=== The task ===
The response should be an exact transcription of the data below, free of images.

(Supplied material)

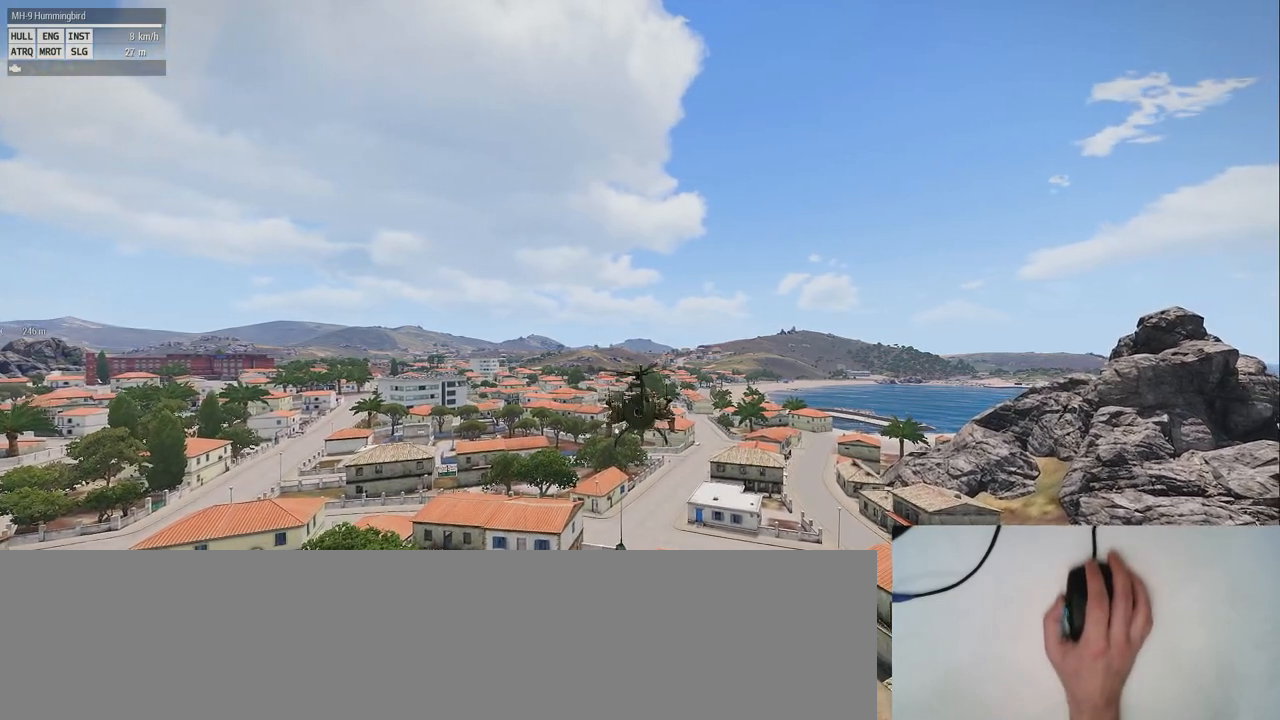
{"keys": ["shift_l"], "mouse": [], "events": []}
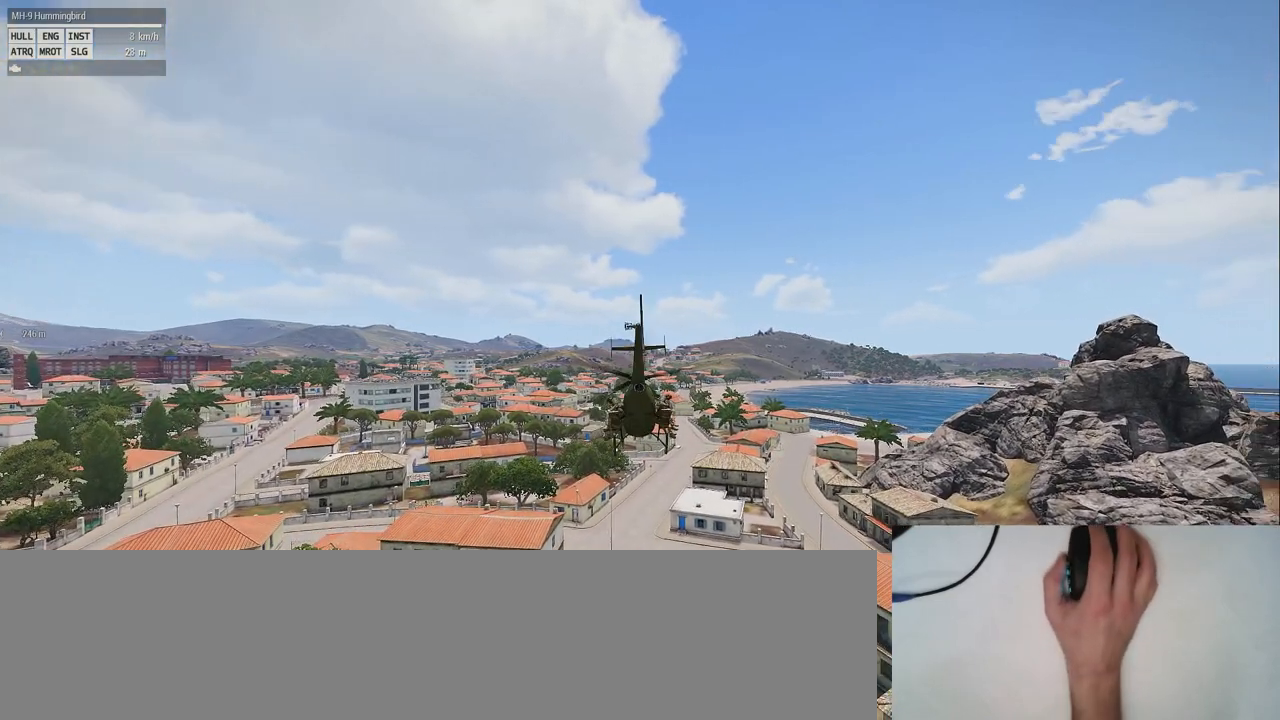
{"keys": ["shift_l"], "mouse": [], "events": []}
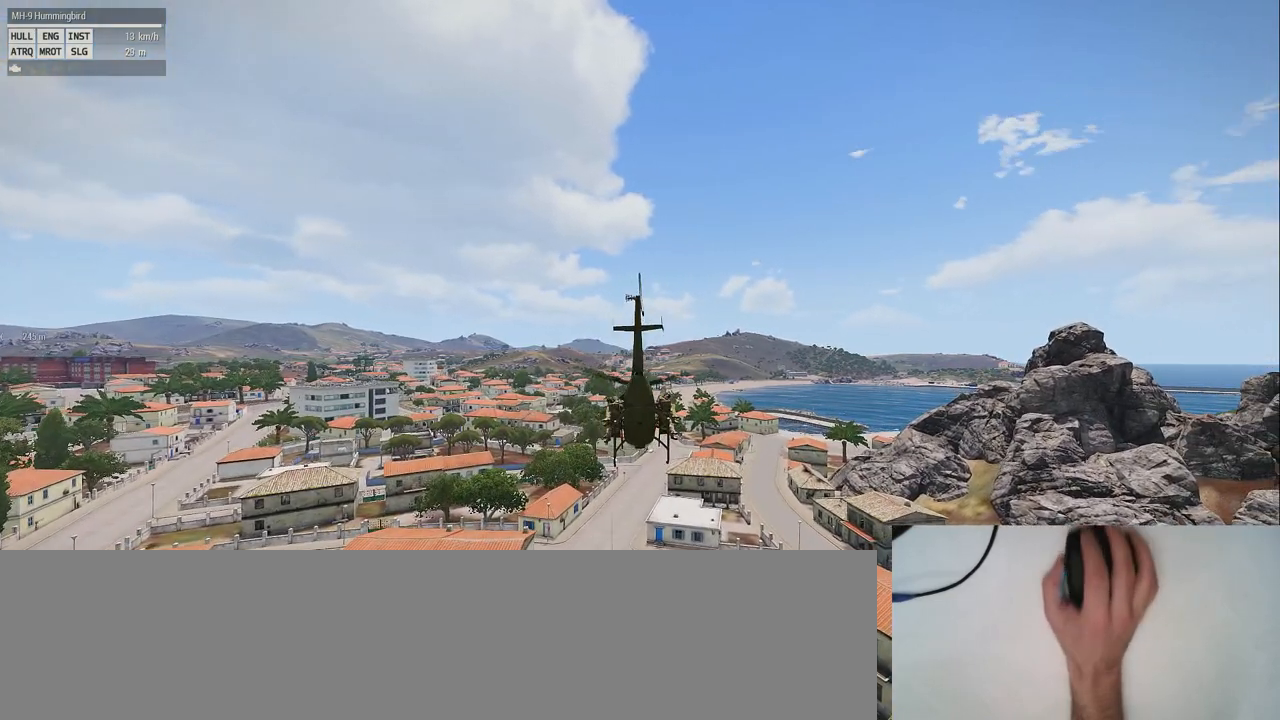
{"keys": ["shift_l"], "mouse": [], "events": []}
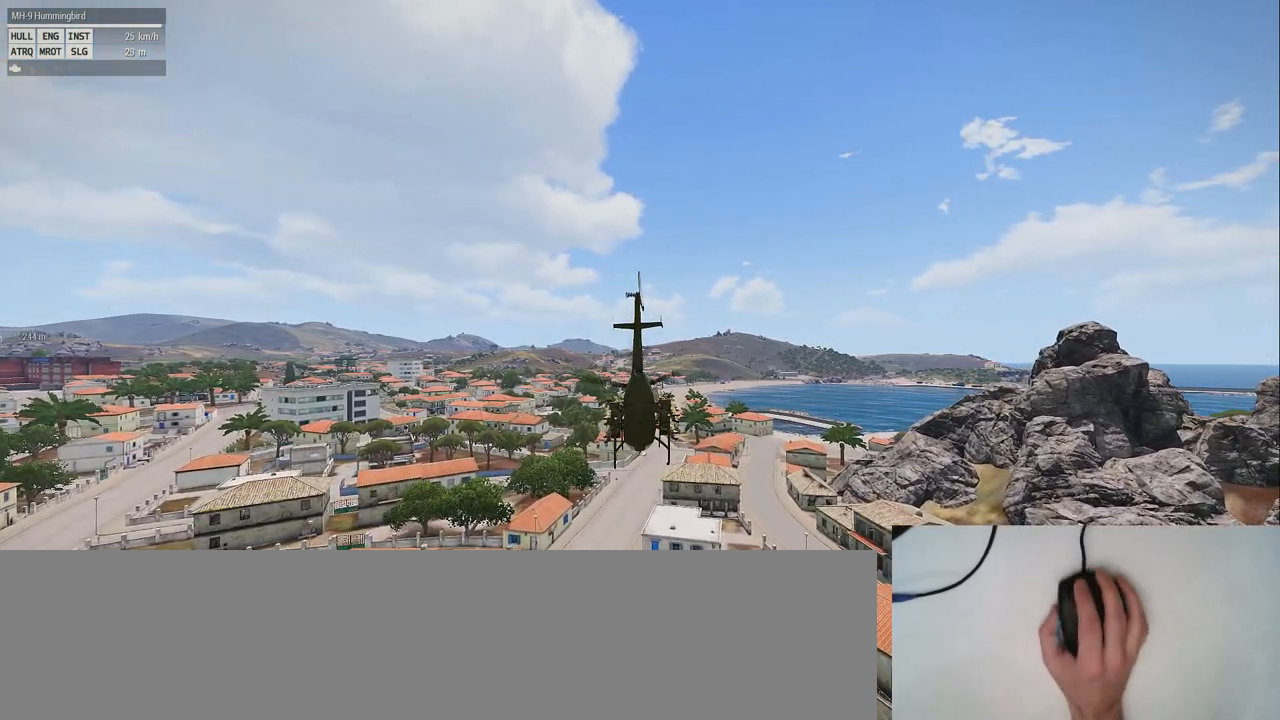
{"keys": ["shift_l"], "mouse": [], "events": [[20, "a", "down"], [360, "a", "up"]]}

(End Supplied material)

=== Exercise solution ===
{"keys": ["shift_l"], "mouse": [], "events": []}
{"keys": ["shift_l"], "mouse": [], "events": []}
{"keys": ["shift_l"], "mouse": [], "events": []}
{"keys": ["shift_l"], "mouse": [], "events": [[20, "a", "down"], [360, "a", "up"]]}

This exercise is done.